> _WHAT IS BEING ASKED_:
Find every line below with the word "Botič" in it, and copy each one.

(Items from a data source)
^^^^^^^^^^^^^^^^

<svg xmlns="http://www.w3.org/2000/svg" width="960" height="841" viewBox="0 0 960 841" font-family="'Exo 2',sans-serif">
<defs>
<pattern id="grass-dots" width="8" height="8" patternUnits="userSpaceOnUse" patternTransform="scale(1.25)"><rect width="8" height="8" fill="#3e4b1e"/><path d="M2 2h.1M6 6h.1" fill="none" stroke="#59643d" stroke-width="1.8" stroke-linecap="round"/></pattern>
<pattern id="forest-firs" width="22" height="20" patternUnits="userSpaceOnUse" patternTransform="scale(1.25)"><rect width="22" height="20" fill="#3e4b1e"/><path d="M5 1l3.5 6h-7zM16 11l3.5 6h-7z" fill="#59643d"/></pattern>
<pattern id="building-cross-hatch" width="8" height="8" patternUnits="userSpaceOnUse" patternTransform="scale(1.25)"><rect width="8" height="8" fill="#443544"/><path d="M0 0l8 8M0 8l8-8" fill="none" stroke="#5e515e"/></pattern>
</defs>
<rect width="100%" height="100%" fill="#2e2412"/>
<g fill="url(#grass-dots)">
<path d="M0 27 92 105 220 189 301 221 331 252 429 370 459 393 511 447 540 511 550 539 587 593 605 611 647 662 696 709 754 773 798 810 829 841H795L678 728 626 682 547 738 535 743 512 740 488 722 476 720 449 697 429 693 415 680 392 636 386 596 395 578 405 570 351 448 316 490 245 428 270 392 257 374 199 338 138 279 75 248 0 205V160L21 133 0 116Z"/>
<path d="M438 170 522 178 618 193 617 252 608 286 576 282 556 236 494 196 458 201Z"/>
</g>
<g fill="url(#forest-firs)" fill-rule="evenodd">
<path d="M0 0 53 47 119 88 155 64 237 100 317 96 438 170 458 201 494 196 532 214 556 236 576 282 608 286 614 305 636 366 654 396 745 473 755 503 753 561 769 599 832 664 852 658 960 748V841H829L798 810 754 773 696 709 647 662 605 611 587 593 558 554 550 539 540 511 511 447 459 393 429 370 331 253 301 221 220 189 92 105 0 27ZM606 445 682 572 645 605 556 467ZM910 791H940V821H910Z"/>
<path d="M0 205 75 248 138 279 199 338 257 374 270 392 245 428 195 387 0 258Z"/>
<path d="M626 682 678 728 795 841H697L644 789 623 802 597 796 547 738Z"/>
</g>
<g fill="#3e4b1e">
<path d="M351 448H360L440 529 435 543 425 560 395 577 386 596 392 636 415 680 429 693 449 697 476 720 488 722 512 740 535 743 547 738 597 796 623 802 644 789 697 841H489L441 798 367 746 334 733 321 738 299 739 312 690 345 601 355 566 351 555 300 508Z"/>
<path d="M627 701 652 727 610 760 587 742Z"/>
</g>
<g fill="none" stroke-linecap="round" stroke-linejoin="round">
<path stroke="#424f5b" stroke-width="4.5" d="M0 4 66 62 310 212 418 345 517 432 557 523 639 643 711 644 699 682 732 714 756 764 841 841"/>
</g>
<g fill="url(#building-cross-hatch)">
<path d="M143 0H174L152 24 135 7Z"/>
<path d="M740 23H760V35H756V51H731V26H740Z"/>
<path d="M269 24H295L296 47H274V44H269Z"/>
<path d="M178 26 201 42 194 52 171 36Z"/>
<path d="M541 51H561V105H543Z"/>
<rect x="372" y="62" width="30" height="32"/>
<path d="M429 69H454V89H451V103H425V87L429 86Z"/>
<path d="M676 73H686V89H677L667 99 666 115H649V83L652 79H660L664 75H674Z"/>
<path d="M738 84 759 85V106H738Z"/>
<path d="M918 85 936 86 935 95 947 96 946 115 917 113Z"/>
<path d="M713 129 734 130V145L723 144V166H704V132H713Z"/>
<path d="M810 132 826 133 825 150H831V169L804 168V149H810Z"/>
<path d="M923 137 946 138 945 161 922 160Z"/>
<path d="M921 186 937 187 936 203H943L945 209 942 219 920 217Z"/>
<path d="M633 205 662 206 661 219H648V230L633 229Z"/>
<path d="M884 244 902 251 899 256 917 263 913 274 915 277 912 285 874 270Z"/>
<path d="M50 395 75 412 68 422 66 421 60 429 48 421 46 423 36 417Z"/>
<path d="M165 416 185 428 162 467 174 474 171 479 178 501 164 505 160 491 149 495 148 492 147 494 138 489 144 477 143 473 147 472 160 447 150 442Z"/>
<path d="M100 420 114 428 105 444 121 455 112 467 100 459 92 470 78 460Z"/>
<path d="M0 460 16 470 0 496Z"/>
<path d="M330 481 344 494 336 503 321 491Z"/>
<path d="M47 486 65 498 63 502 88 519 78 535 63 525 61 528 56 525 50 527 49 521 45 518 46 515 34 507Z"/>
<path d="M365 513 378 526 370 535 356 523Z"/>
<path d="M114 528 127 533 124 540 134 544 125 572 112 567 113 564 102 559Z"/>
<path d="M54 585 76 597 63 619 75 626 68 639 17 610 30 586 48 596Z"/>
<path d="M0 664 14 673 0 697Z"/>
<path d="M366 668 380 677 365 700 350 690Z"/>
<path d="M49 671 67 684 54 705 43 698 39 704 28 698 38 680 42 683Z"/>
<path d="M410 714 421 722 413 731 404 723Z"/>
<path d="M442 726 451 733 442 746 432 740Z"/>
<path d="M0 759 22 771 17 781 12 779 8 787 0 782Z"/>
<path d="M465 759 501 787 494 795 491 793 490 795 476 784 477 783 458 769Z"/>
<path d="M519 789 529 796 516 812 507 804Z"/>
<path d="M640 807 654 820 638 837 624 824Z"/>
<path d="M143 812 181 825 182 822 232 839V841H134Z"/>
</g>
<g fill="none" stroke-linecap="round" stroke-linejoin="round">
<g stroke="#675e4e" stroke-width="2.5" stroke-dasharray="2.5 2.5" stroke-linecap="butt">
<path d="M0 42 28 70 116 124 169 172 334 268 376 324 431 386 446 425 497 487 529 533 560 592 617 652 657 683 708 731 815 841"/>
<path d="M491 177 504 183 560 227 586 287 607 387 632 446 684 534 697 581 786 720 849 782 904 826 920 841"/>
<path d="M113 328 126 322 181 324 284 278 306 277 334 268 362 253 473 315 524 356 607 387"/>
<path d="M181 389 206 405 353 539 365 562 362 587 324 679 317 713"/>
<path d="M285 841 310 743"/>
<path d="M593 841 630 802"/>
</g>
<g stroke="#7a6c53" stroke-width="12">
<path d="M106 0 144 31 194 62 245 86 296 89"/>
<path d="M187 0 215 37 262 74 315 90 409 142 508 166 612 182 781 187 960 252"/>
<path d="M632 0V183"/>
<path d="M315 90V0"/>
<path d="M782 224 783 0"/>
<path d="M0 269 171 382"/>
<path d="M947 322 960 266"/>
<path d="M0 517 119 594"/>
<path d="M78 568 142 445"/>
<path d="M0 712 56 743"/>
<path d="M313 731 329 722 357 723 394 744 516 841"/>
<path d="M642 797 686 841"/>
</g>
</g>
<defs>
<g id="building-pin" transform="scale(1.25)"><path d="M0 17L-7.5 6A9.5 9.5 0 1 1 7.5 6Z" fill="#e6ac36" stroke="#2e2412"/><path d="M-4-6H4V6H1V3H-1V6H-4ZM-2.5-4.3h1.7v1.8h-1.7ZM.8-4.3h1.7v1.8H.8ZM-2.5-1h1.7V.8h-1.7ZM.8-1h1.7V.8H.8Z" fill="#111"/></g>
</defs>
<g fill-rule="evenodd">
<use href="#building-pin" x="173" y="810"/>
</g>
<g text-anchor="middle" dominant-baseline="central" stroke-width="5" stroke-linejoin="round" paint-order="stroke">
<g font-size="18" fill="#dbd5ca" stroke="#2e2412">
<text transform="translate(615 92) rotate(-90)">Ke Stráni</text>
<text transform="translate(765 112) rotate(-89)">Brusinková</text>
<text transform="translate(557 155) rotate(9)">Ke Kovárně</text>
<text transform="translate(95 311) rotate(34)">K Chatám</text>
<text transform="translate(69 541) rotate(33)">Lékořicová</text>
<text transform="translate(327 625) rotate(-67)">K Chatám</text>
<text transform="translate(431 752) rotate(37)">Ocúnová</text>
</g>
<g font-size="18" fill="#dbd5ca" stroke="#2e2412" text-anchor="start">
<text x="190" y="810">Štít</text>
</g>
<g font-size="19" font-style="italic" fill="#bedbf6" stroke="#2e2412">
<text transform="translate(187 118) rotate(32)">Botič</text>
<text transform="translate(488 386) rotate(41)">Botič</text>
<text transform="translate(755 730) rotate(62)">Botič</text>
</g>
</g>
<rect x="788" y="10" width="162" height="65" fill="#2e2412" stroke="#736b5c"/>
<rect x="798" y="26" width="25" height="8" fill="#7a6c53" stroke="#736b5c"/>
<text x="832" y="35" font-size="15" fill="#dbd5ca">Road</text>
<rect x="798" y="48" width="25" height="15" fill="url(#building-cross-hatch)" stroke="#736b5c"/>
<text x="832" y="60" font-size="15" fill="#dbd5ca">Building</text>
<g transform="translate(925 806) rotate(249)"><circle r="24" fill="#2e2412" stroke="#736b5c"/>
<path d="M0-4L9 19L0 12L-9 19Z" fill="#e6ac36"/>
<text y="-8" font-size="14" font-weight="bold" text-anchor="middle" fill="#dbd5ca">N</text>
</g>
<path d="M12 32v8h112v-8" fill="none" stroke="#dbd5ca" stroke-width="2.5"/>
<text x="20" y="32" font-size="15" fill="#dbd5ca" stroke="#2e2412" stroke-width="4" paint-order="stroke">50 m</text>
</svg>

^^^^^^^^^^^^^^^^

> _ANSWER BELOW_:
<text transform="translate(187 118) rotate(32)">Botič</text>
<text transform="translate(488 386) rotate(41)">Botič</text>
<text transform="translate(755 730) rotate(62)">Botič</text>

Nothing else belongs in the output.